Description of the task | In the records below, the relevant part opens with the line containing "том числе с" and closes with the line containing "Kontaktieren Sie uns!"; print that part exactly and only, without its pictures.

━━━━━━

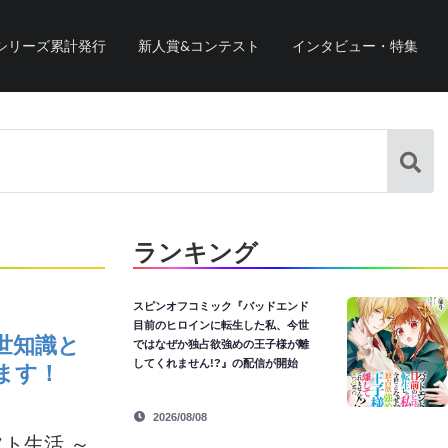
シリーズ累計発行
新人賞&コンテスト
インタビュー・特集
ランキング
スピンオフコミック『バッドエンド
目前のヒロインに転生した私、今世
世知識と
ではなぜか独占欲強めの王子様が離
してくれません!?』の配信が開始
ます！
2026/08/08
ト生活 ～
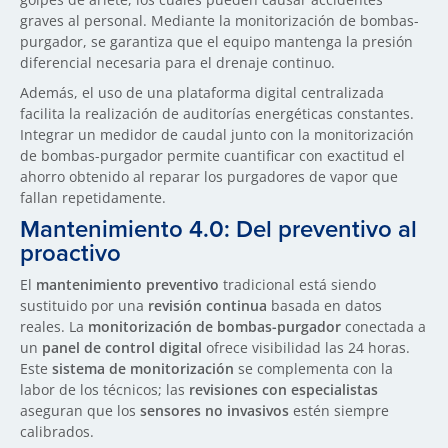
graves al personal. Mediante la monitorización de bombas-
purgador, se garantiza que el equipo mantenga la presión
diferencial necesaria para el drenaje continuo.
Además, el uso de una plataforma digital centralizada
facilita la realización de auditorías energéticas constantes.
Integrar un medidor de caudal junto con la monitorización
de bombas-purgador permite cuantificar con exactitud el
ahorro obtenido al reparar los purgadores de vapor que
fallan repetidamente.
Mantenimiento 4.0: Del preventivo al
proactivo
El
mantenimiento preventivo
tradicional está siendo
sustituido por una
revisión continua
basada en datos
reales. La
monitorización de bombas-purgador
conectada a
un
panel de control digital
ofrece visibilidad las 24 horas.
Este
sistema de monitorización
se complementa con la
labor de los técnicos; las
revisiones con especialistas
aseguran que los
sensores no invasivos
estén siempre
calibrados.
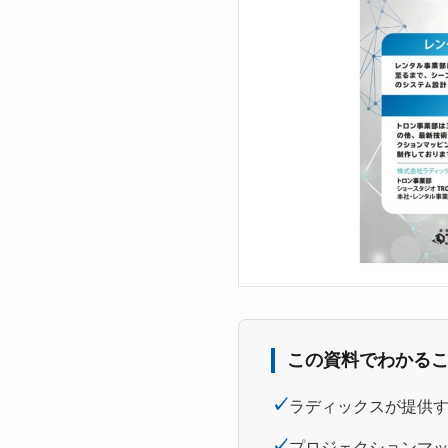
この資料でわかる
✓
ラディックスが提供す
✓
プロジェクションマッ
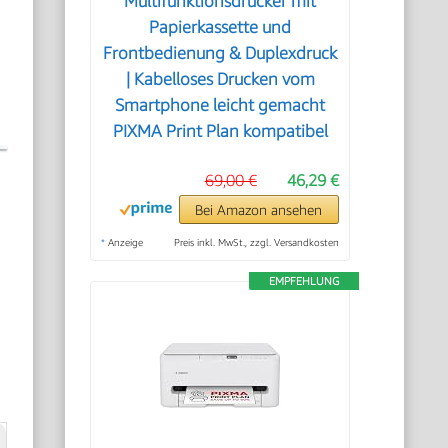
Multifunktionsdrucker mit
Papierkassette und
Frontbedienung & Duplexdruck
| Kabelloses Drucken vom
Smartphone leicht gemacht
PIXMA Print Plan kompatibel
69,00 €
46,29 €
Bei Amazon ansehen
*
Anzeige
Preis inkl. MwSt., zzgl. Versandkosten
EMPFEHLUNG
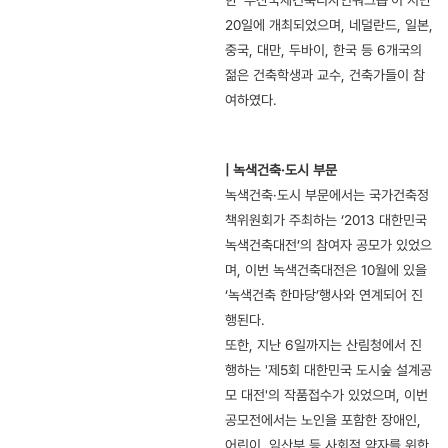
한 ‘부산국제건축디자인워크숍’이 지난
20일에 개최되었으며, 네덜란드, 일본,
중국, 대만, 두바이, 한국 등 6개국의
젊은 건축학생과 교수, 건축가들이 참
여하였다.
|
녹색건축·도시 부문
녹색건축·도시 부문에서는 국가건축정
책위원회가 주최하는 ‘2013 대한민국
녹색건축대전’의 참여자 공모가 있었으
며, 이번 녹색건축대전은 10월에 있을
‘녹색건축 한마당’행사와 연계되어 진
행된다.
또한, 지난 6일까지는 산림청에서 진
행하는 '제5회 대한민국 도시숲 설계공
모 대전'의 작품접수가 있었으며, 이번
공모전에서는 노인을 포함한 장애인,
어린이, 임산부 등 사회적 약자를 위한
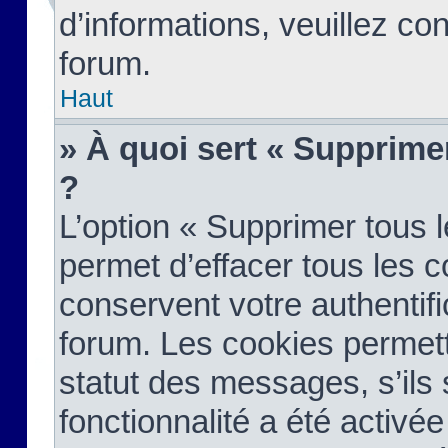
d’informations, veuillez co
forum.
Haut
» À quoi sert « Supprime
?
L’option « Supprimer tous 
permet d’effacer tous les 
conservent votre authentifi
forum. Les cookies permett
statut des messages, s’ils s
fonctionnalité a été activée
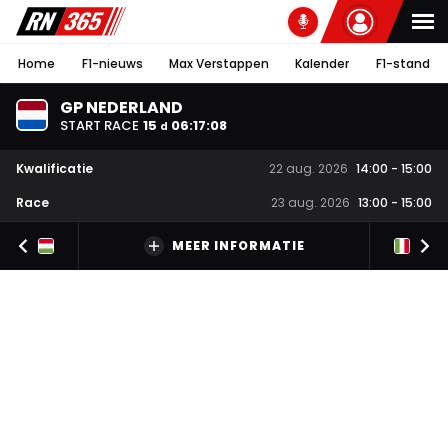
Home
F1-nieuws
Max Verstappen
Kalender
F1-stand
GP NEDERLAND
START RACE
15
06
:
17
:
07
d
Kwalificatie
22 aug. 2026
14:00
-
15:00
Race
23 aug. 2026
13:00
-
15:00
MEER INFORMATIE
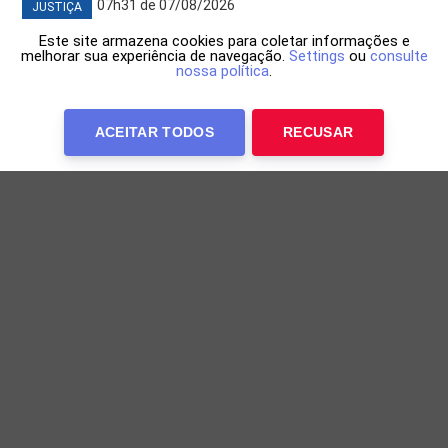
07h31 de 07/08/2026
JUSTIÇA
Este site armazena cookies para coletar informações e
melhorar sua experiência de navegação.
Settings
ou
consulte
nossa política
.
ACEITAR TODOS
RECUSAR
MPF abre procedimento para fiscalizar fios e
cabos em postes de Salvador
O documento determina como diligência inicial a
expedição de ofícios à Agência Nacional de
Telecomunicações (ANATEL) e à Agência Nacional de
Energia Elétrica [...]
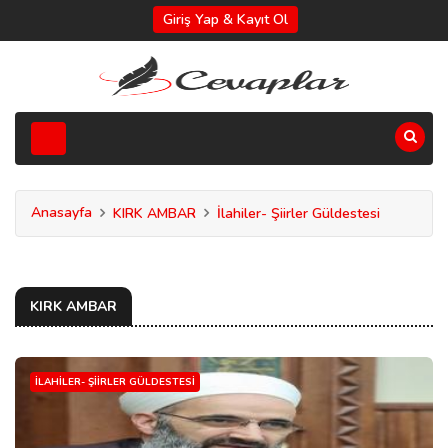
Giriş Yap & Kayıt Ol
Anasayfa
KIRK AMBAR
İlahiler- Şiirler Güldestesi
KIRK AMBAR
İLAHILER- ŞIIRLER GÜLDESTESI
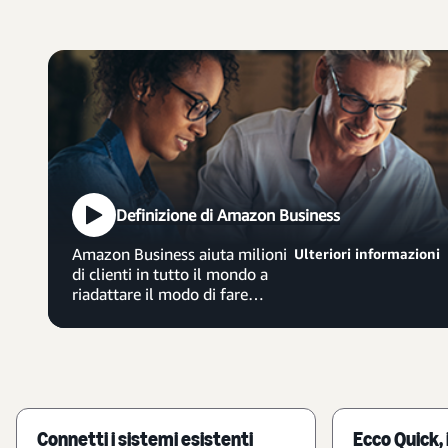
Definizione di Amazon Business
Amazon Business aiuta milioni
Ulteriori informazioni
di clienti in tutto il mondo a
riadattare il modo di fare
acquisti per l’azienda,
risparmiando tempo e denaro,
aumentando la produttività e
offrendo analisi approfondite
degli acquisti.
Connetti i sistemi esistenti
Ecco Quick, 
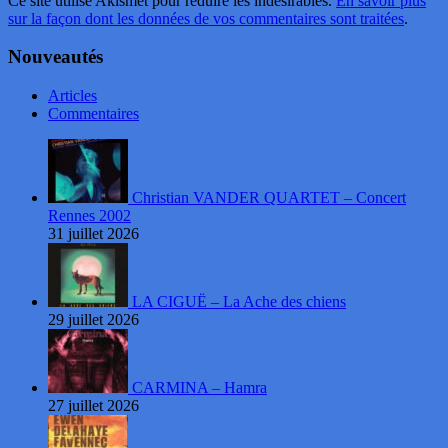
Ce site utilise Akismet pour réduire les indésirables.
En savoir plus
sur la façon dont les données de vos commentaires sont traitées
.
Nouveautés
Articles
Commentaires
Christian VANDER QUARTET – Concert
Rennes 2002
31 juillet 2026
LA CIGUË – La Ache des chiens
29 juillet 2026
CARMINA – Hamra
27 juillet 2026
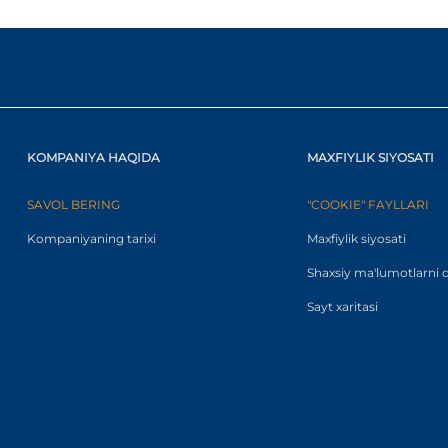
KOMPANIYA HAQIDA
MAXFIYLIK SIYOSATI
SAVOL BERING
"COOKIE" FAYLLARI
Kompaniyaning tarixi
Maxfiylik siyosati
Shaxsiy ma'lumotlarni q
Sayt xaritasi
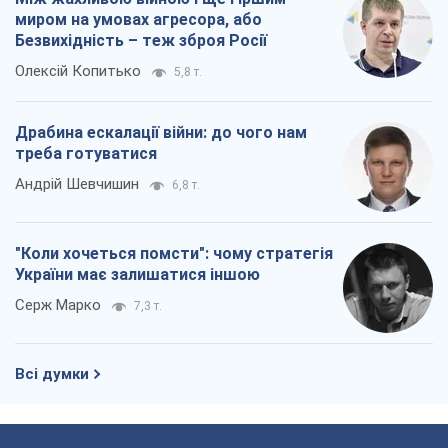
миром на умовах агресора, або
Безвихідність – теж зброя Росії
Олексій Копитько
5,8 т.
Драбина ескалації війни: до чого нам
треба готуватися
Андрій Шевчишин
6,8 т.
"Коли хочеться помсти": чому стратегія
України має залишатися іншою
Серж Марко
7,3 т.
Всі думки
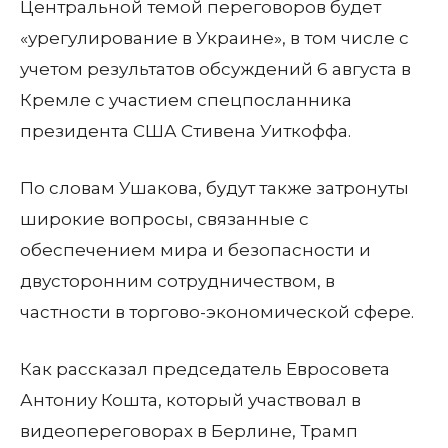
Центральной темой переговоров будет
«урегулирование в Украине», в том числе с
учетом результатов обсуждений 6 августа в
Кремле с участием спецпосланника
президента США Стивена Уиткоффа.
По словам Ушакова, будут также затронуты
широкие вопросы, связанные с
обеспечением мира и безопасности и
двусторонним сотрудничеством, в
частности в торгово-экономической сфере.
Как рассказал председатель Евросовета
Антониу Кошта, который участвовал в
видеопереговорах в Берлине, Трамп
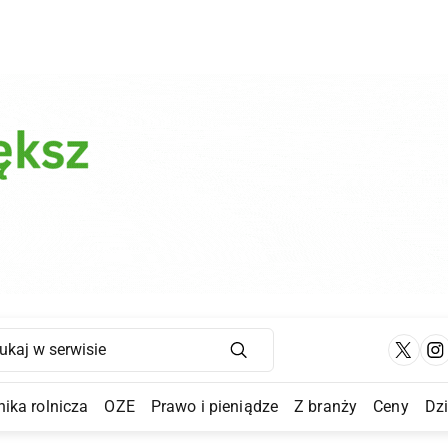
Main Navigation
ika rolnicza
OZE
Prawo i pieniądze
Z branży
Ceny
Dz
a Submenu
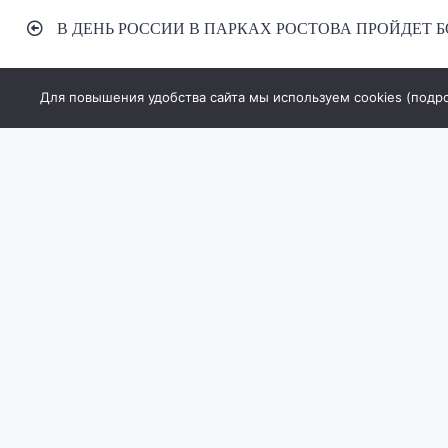
Навигация
В ДЕНЬ РОССИИ В ПАРКАХ РОСТОВА ПРОЙДЕТ 
по
записям
Для повышения удобства сайта мы используем cookies (
подр
Наименование 
Учредитель: И
Главный редак
Адрес редакции
Редакция сайта
Братский 39а, 
Реквизиты
Для лиц старш
Политика кон
информации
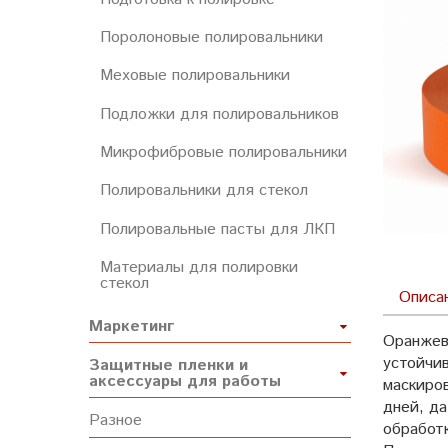
Поролоновые полировальники
Меховые полировальники
Подложки для полировальников
Микрофибровые полировальники
Полировальники для стекол
Полировальные пасты для ЛКП
Материалы для полировки
стекол
Описа
Маркетинг
Оранжев
устойчи
Защитные пленки и
аксессуары для работы
маскиров
дней, д
Разное
обработ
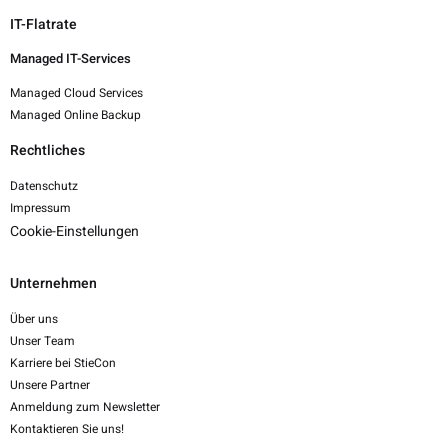
IT-Flatrate
Managed IT-Services
Managed Cloud Services
Managed Online Backup
Rechtliches
Datenschutz
Impressum
Cookie-Einstellungen
Unternehmen
Über uns
Unser Team
Karriere bei StieCon
Unsere Partner
Anmeldung zum Newsletter
Kontaktieren Sie uns!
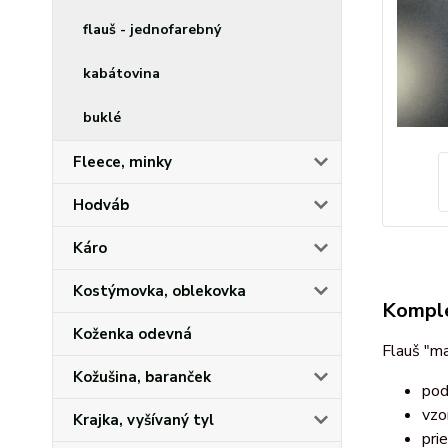
flauš - jednofarebný
kabátovina
buklé
Fleece, minky
Hodváb
Káro
Kostýmovka, oblekovka
Komple
Koženka odevná
Flauš "ma
Kožušina, baranček
pod
vzo
Krajka, vyšívaný tyl
pri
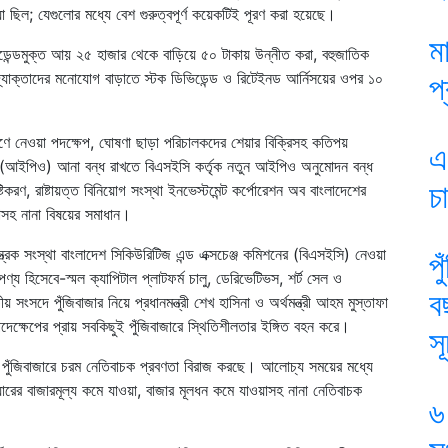
য়া ছিল; যেগুলোর মধ্যে বেশ গুরুত্বপূর্ণ কয়েকটিই পূরণ করা হয়েছে।
ম
ভিডেন্ডমুক্ত আয় ২৫ হাজার থেকে বাড়িয়ে ৫০ টাকায় উন্নীত করা, বহুজাতিক
উদ্যোক্তাদের মনোযোগ বাড়াতে স্টক ডিভিডেন্ড ও রিটেইনড আর্নিসয়ের ওপর ১০
প
ূরীকরণে নেওয়া পদক্ষেপ, ঘোষণা ছাড়া পরিচালকদের শেয়ার বিক্রিসহ কতিপয়
এ
াব (আইপিও) আনা বন্ধ রাখতে বিএসইসি কর্তৃক নতুন আইপিও অনুমোদন বন্ধ
চ
ষ্টিকরণ, রাষ্টায়ত্ত বিনিয়োগ সংস্থা ইনভেস্টমেন্ট কর্পোরেশন অব বাংলাদেশের
াসহ নানা বিষয়ের সমাধান।
ন্ত্রক সংস্থা বাংলাদেশ সিকিউরিটিজ এন্ড এক্সচেঞ্জ কমিশনের (বিএসইসি) নেওয়া
প
পণ্য হিসেবে-স্মল ক্যাপিটাল প্লাটফর্ম চালু, ডেরিভেটিভস, শর্ট সেল ও
ব
 সংসদে পুঁজিবাজার নিয়ে প্রধানমন্ত্রী শেখ হাসিনা ও অর্থমন্ত্রী আহম মুস্তাফা
দেক্ষেপের প্রায় সবকিছুই পুঁজিবাজারে স্থিতিশীলতার ইঙ্গিত বহন করে।
স
ে পুঁজিবাজারে চরম নেতিবাচক প্রবণতা বিরাজ করছে। আলোচ্য সময়ের মধ্যে
ারের বাজারমূল্য কমে যাওয়া, বাজার মূলধন কমে যাওয়াসহ নানা নেতিবাচক
৬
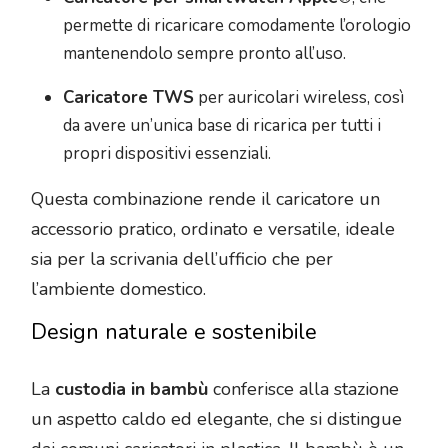
permette di ricaricare comodamente l’orologio
mantenendolo sempre pronto all’uso.
Caricatore TWS
per auricolari wireless, così
da avere un’unica base di ricarica per tutti i
propri dispositivi essenziali.
Questa combinazione rende il caricatore un
accessorio pratico, ordinato e versatile, ideale
sia per la scrivania dell’ufficio che per
l’ambiente domestico.
Design naturale e sostenibile
La
custodia in bambù
conferisce alla stazione
un aspetto caldo ed elegante, che si distingue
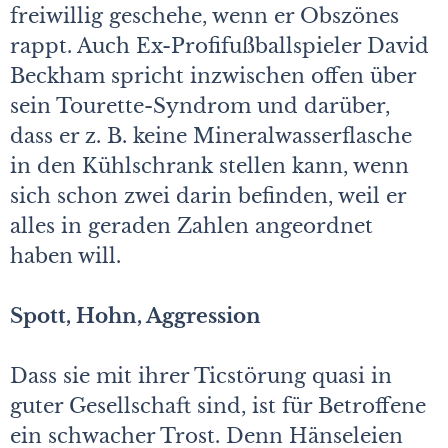
freiwillig geschehe, wenn er Obszönes
rappt. Auch Ex-Profifußballspieler David
Beckham spricht inzwischen offen über
sein Tourette-Syndrom und darüber,
dass er z. B. keine Mineralwasserflasche
in den Kühlschrank stellen kann, wenn
sich schon zwei darin befinden, weil er
alles in geraden Zahlen angeordnet
haben will.
Spott, Hohn, Aggression
Dass sie mit ihrer Ticstörung quasi in
guter Gesellschaft sind, ist für Betroffene
ein schwacher Trost. Denn Hänseleien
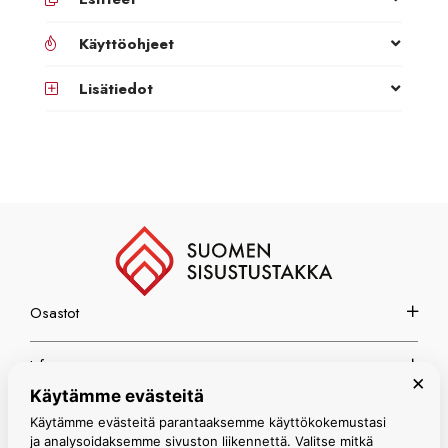
Käyttöohjeet
Lisätiedot
Osastot
Info
×
Käytämme evästeitä
Espoon myymälä
Käytämme evästeitä parantaaksemme käyttökokemustasi
ja analysoidaksemme sivuston liikennettä. Valitse mitkä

━━━━━━

Response for this exercise |
«урегулирование в Украине», в том числе с
учетом результатов обсуждений 6 августа в
Кремле с участием спецпосланника
президента США Стивена Уиткоффа.
По словам Ушакова, будут также затронуты
широкие вопросы, связанные с
обеспечением мира и безопасности и
двусторонним сотрудничеством, в
частности в торгово-экономической сфере.
Как рассказал председатель Евросовета
Антониу Кошта, который участвовал в
видеопереговорах в Берлине, Трамп
Main Navigation
ika rolnicza
OZE
Prawo i pieniądze
Z branży
Ceny
Dz
a Submenu
Навигация
В ДЕНЬ РОССИИ В ПАРКАХ РОСТОВА ПРОЙДЕТ 
по
записям
Для повышения удобства сайта мы используем cookies (
подр
Наименование 
Учредитель: И
Главный редак
Адрес редакции
Редакция сайта
Братский 39а, 
Реквизиты
Для лиц старш
Политика кон
информации
Поролоновые полировальники
Меховые полировальники
Подложки для полировальников
Микрофибровые полировальники
Полировальники для стекол
Полировальные пасты для ЛКП
Материалы для полировки
стекол
Описа
Маркетинг
Оранжев
устойчи
Защитные пленки и
аксессуары для работы
маскиров
дней, д
Разное
обработ
IT-Flatrate
Managed IT-Services
Managed Cloud Services
Managed Online Backup
Rechtliches
Datenschutz
Impressum
Cookie-Einstellungen
Unternehmen
Über uns
Unser Team
Karriere bei StieCon
Unsere Partner
Anmeldung zum Newsletter
Kontaktieren Sie uns!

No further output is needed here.